Unfortunately, it is really easy to “just upgrade to the latest release” of Brakeman without realizing that this is a major license change. I suspect a lot of people will just automatically download and run the latest version, and have no idea that this is happening. I only noticed because I routinely use software license checkers (license_finder in my case) so that I immediately notice license changes in a newer version. I strongly recommend adding static source code analyzers and license checkers as part of your continuous integration (CI).

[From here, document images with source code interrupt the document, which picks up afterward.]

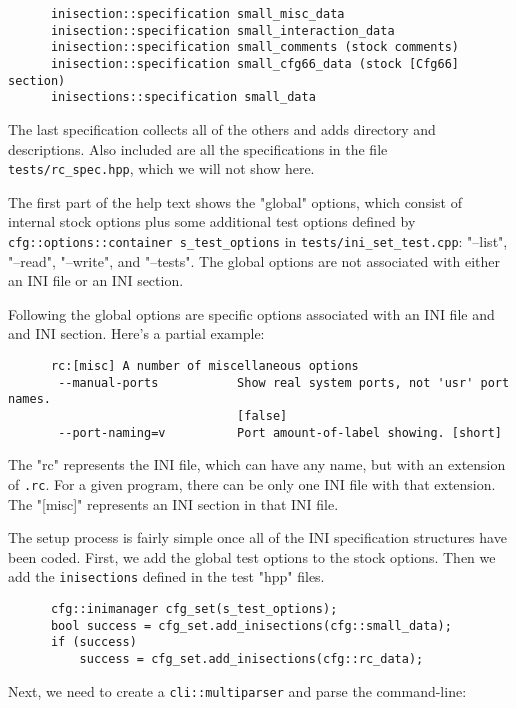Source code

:    \begin{verbatim}
      inisection::specification small_misc_data
      inisection::specification small_interaction_data
      inisection::specification small_comments (stock comments)
      inisection::specification small_cfg66_data (stock [Cfg66] section)
      inisections::specification small_data
   \end{verbatim}

   The last specification collects all of the others and adds directory and
   descriptions.  Also included are all the specifications in the
   file \texttt{tests/rc\_spec.hpp}, which we will not show here.


   The first part of the help text shows the "global" options, which consist
   of internal stock options plus some additional test options
   defined by \texttt{cfg::options::container s\_test\_options} in
   \texttt{tests/ini\_set\_test.cpp}:
   "--list", "--read", "--write", and "--tests".
   The global options are not associated with either an INI file
   or an INI section.

   Following the global options are specific options associated with an
   INI file and and INI section.  Here's a partial example:

   \begin{verbatim}
      rc:[misc] A number of miscellaneous options
       --manual-ports           Show real system ports, not 'usr' port names.
                                [false]
       --port-naming=v          Port amount-of-label showing. [short]
   \end{verbatim}

   The "rc" represents the INI file, which can have any name, but with an
   extension of \texttt{.rc}.
   For a given program, there can be only one INI file with that extension.
   The "[misc]" represents an INI section in that INI file.

   The setup process is fairly simple once all of the INI specification
   structures have been coded. First, we add the global test options
   to the stock options. Then we add the \texttt{inisections}
   defined in the test "hpp" files.

   \begin{verbatim}
      cfg::inimanager cfg_set(s_test_options);
      bool success = cfg_set.add_inisections(cfg::small_data);
      if (success)
          success = cfg_set.add_inisections(cfg::rc_data);
   \end{verbatim}

   Next, we need to create a \texttt{cli::multiparser} and parse the
   command-line:

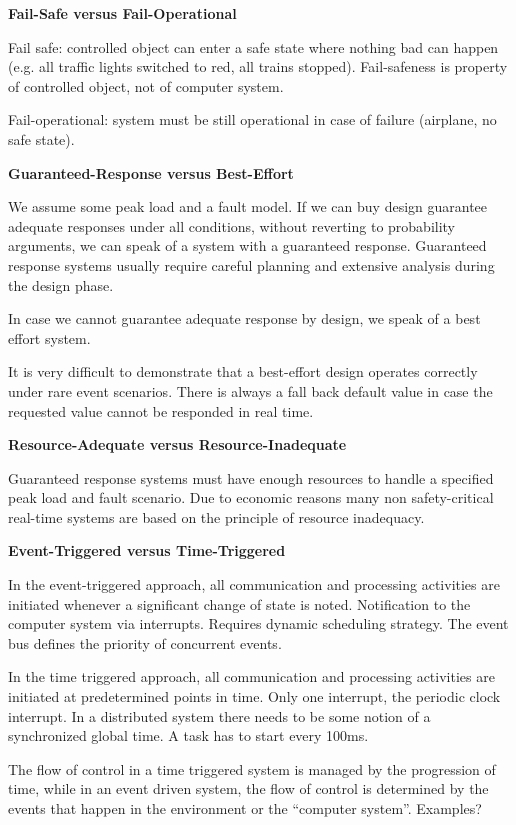 \textbf{Fail-Safe versus Fail-Operational}

Fail safe: controlled object can enter a safe state where nothing bad
can happen (e.g. all traffic lights switched to red, all trains
stopped). Fail-safeness is property of controlled object, not of
computer system.

Fail-operational: system must be still operational in case of failure
(airplane, no safe state).

\textbf{Guaranteed-Response versus Best-Effort}

We assume some peak load and a fault model. If we can buy design
guarantee adequate responses under all conditions, without reverting to
probability arguments, we can speak of a system with a guaranteed
response. Guaranteed response systems usually require careful planning
and extensive analysis during the design phase.

In case we cannot guarantee adequate response by design, we speak of a
best effort system.

It is very difficult to demonstrate that a best-effort design operates
correctly under rare event scenarios. There is always a fall back
default value in case the requested value cannot be responded in real
time.

\textbf{Resource-Adequate versus Resource-Inadequate}

Guaranteed response systems must have enough resources to handle a
specified peak load and fault scenario. Due to economic reasons many non
safety-critical real-time systems are based on the principle of resource
inadequacy.

\textbf{Event-Triggered versus Time-Triggered}

In the event-triggered approach, all communication and processing
activities are initiated whenever a significant change of state is
noted. Notification to the computer system via interrupts. Requires
dynamic scheduling strategy. The event bus defines the priority of
concurrent events.

In the time triggered approach, all communication and processing
activities are initiated at predetermined points in time. Only one
interrupt, the periodic clock interrupt. In a distributed system there
needs to be some notion of a synchronized global time. A task has to
start every 100ms.

The flow of control in a time triggered system is managed by the
progression of time, while in an event driven system, the flow of
control is determined by the events that happen in the environment or
the ``computer system''. Examples?

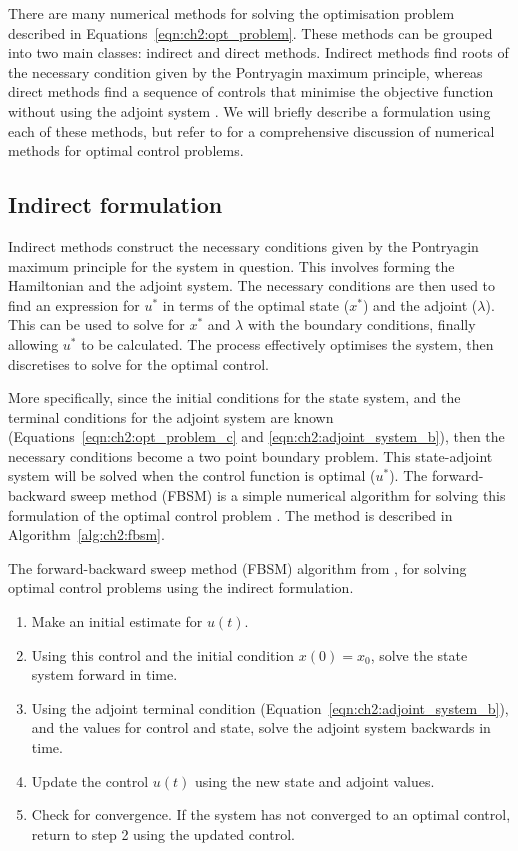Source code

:There are many numerical methods for solving the optimisation problem described in Equations~\ref{eqn:ch2:opt_problem}. These methods can be grouped into two main classes: indirect and direct methods. Indirect methods find roots of the necessary condition given by the Pontryagin maximum principle, whereas direct methods find a sequence of controls that minimise the objective function without using the adjoint system \citep{betts_practical_2010}. We will briefly describe a formulation using each of these methods, but refer to \citet{betts_practical_2010} for a comprehensive discussion of numerical methods for optimal control problems.

\subsection{Indirect formulation}

Indirect methods construct the necessary conditions given by the Pontryagin maximum principle for the system in question. This involves forming the Hamiltonian and the adjoint system. The necessary conditions are then used to find an expression for $u^*$ in terms of the optimal state ($x^*$) and the adjoint ($\lambda$). This can be used to solve for $x^*$ and $\lambda$ with the boundary conditions, finally allowing $u^*$ to be calculated. The process effectively optimises the system, then discretises to solve for the optimal control.

More specifically, since the initial conditions for the state system, and the terminal conditions for the adjoint system are known (Equations~\ref{eqn:ch2:opt_problem_c} and \ref{eqn:ch2:adjoint_system_b}), then the necessary conditions become a two point boundary problem. This state-adjoint system will be solved when the control function is optimal ($u^*$). The forward-backward sweep method (FBSM) is a simple numerical algorithm for solving this formulation of the optimal control problem \citep{lenhart_optimal_2007}. The method is described in Algorithm~\ref{alg:ch2:fbsm}.

\begin{algorithm}
    \caption{The forward-backward sweep method (FBSM) algorithm from \citet{lenhart_optimal_2007}, for solving optimal control problems using the indirect formulation.\label{alg:ch2:fbsm}}
    \begin{enumerate}
        \item Make an initial estimate for $u(t)$.
        \item Using this control and the initial condition $x(0)=x_0$, solve the state system forward in time.
        \item Using the adjoint terminal condition (Equation~\ref{eqn:ch2:adjoint_system_b}), and the values for control and state, solve the adjoint system backwards in time.
        \item Update the control $u(t)$ using the new state and adjoint values.
        \item Check for convergence. If the system has not converged to an optimal control, return to step 2 using the updated control.
    \end{enumerate}
\end{algorithm}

We assume that “Brakeman” is now a trademarked by Synopsys, Inc, so we’ve tried to rename everything so that the projects are clearly distinct. If we’ve missed something, please let us know and we’ll fix it. The term “Railroader” is a play on the word Rails, but it is obviously a completely different word. Railroader shares a common code base historically with Brakeman, and that’s important to explain, but they are not the same projects and we are expressly trying to not infringe on any Brakeman trademark. It’s obviously legal to copy and modify materials licensed under the MIT and CC-BY-3.0 licenses (that’s the purpose of these licenses), so we believe there is no legal problem.

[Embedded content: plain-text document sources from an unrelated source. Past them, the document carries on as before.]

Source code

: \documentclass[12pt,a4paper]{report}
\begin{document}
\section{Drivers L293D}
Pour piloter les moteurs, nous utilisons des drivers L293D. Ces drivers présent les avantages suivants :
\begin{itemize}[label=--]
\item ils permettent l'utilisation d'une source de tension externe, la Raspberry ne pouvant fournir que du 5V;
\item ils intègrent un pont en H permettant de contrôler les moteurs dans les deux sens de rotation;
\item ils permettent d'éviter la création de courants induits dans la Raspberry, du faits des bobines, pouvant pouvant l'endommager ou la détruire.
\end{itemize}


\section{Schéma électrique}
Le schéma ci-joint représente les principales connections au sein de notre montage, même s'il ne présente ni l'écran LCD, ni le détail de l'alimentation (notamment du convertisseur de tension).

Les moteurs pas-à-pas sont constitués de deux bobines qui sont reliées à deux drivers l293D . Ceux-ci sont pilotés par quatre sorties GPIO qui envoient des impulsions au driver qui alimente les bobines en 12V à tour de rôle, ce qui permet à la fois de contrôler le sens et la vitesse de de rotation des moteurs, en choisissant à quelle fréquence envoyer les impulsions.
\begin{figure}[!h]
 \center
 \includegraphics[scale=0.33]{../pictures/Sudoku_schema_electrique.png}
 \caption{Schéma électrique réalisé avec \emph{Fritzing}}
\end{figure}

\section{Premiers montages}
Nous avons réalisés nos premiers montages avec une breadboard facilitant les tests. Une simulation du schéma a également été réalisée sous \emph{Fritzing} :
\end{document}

I think I have a reasonable background for starting this project. I created and maintain flawfinder, a security static analysis tool for C/C++, since 2001. I literally wrote the book on developing secure software; see my book Secure Programming HOWTO. I even teach a graduate class at George Mason Univerity (GMU) on how to develop secure software. For an example of how I approach securing software in an affordable way, see my video How to Develop Secure Applications: The BadgeApp Example (2017-09-18) or the related document BadgeApp Security: Its Assurance Case. I have also long analyzed software licenses, e.g., see The Free-Libre / Open Source Software (FLOSS) License Slide, Free-Libre / Open Source Software (FLOSS) is Commercial Software, and Publicly Releasing Open Source Software Developed for the U.S. Government.

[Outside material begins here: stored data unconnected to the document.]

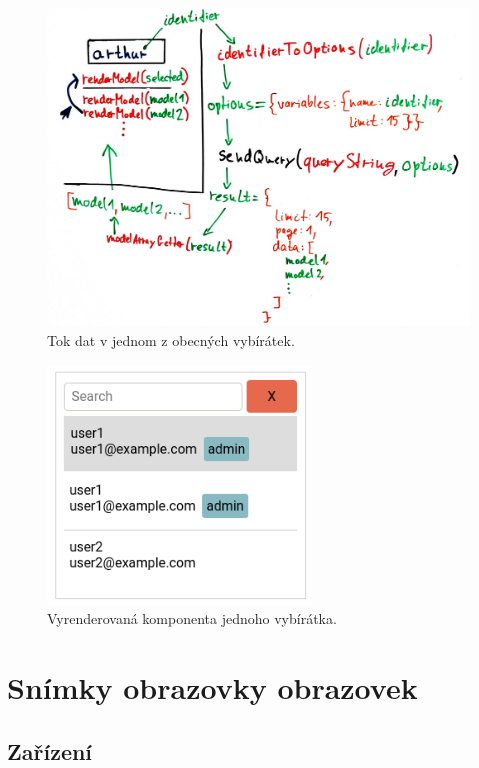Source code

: \begin{figure}[!htb] \centering
  \includegraphics[width=145mm]{../img/picker_lifecycle.jpg}
  \caption{Tok dat v jednom z obecných vybírátek.}
  \label{fig:picker_lifecycle}
\end{figure}

\begin{figure}[!htb] \centering
  \includegraphics[width=70mm]{../img/picker_component.png}
  \caption{Vyrenderovaná komponenta jednoho vybírátka.}
  \label{fig:picker_component}
\end{figure}


\section{Snímky obrazovky obrazovek} \label{screens}

\subsection*{Zařízení}

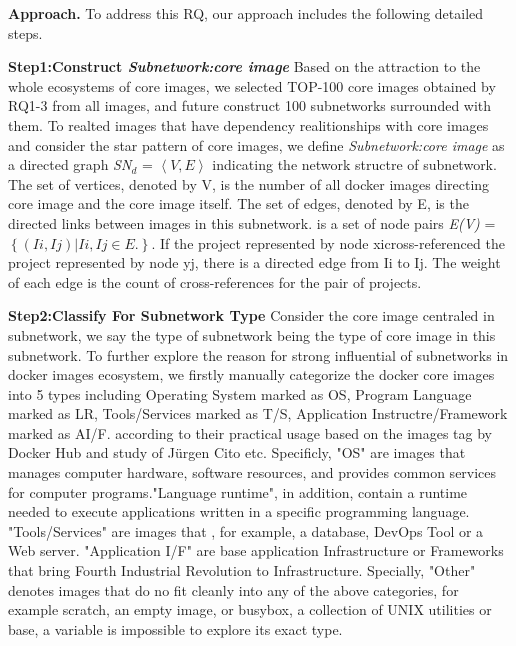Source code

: \documentclass[sigconf]{acmart}
\begin{document}
\noindent\textbf{Approach. }To address this RQ, our approach includes the following detailed steps.

\noindent\textbf{Step1:Construct \emph{Subnetwork:core image }}Based on the attraction to the whole ecosystems of core images, we selected TOP-100 core images obtained by RQ1-3 from all images, and future construct 100 subnetworks surrounded with them. 
To realted images that have dependency realitionships with core images and consider the star pattern of core images, we define \emph{Subnetwork:core image} as a directed graph \emph{SN$_d$} = $\left \langle V,E \right \rangle$ indicating the network structre of subnetwork. The set of vertices, denoted by V, is the number of all docker images directing core image and the core image itself. The set of edges, denoted by E, is the directed links between images in this subnetwork. is a set of node pairs \emph{E(V)} = $\left\{ 	\left( Ii, Ij \right)|Ii,Ij \in E. \right\}$. If the project represented by node xicross-referenced the
project represented by node yj, there is a directed edge from Ii to Ij. The weight of each edge is the count of cross-references for the pair of projects. 










\noindent\textbf{Step2:Classify For Subnetwork Type}
Consider the core image centraled in subnetwork, we say the type of subnetwork being the type of core image in this subnetwork.
To further explore the reason for strong influential of subnetworks in docker images ecosystem, we firstly manually categorize the docker core images into 5 types including Operating System marked as OS, Program Language marked as LR, Tools/Services marked as T/S, Application Instructre/Framework marked as AI/F. according to their practical usage based on the images tag by Docker Hub and study of Jürgen Cito etc.
Specificly, "OS" are images that manages computer hardware, software resources, and provides common services for computer programs."Language runtime", in addition, contain a runtime needed to execute applications written in a specific programming language. "Tools/Services" are images that , for example, a database, DevOps Tool or a Web server. "Application I/F" are base application Infrastructure or Frameworks that bring Fourth Industrial Revolution to Infrastructure. Specially, "Other" denotes images that do no fit cleanly into any of the above categories, for example scratch, an empty image, or busybox, a collection of UNIX utilities or base, a variable is impossible to explore its exact type. %
\end{document}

While Railroader is a project fork, we hope that this is not a hosttile fork. We will not accept software licensed only under CC-BY-NC-SA-4.0, since that is not an OSS license. But we’ll gladly accept good contributions from anyone if they are released under the original OSS licenses (MIT for software, CC-BY-3.0 for website content). If the Brakeman project wants to cooperate in some way, we’d love to talk! We are all united in our desire to squash out vulnerabilities before they are deployed. In addition, we’re grateful for all the work that the Brakeman community has done.

So, again: If you are developing with Ruby on Rails, please consider using Railroader. We would also really love contributions, so please contribute!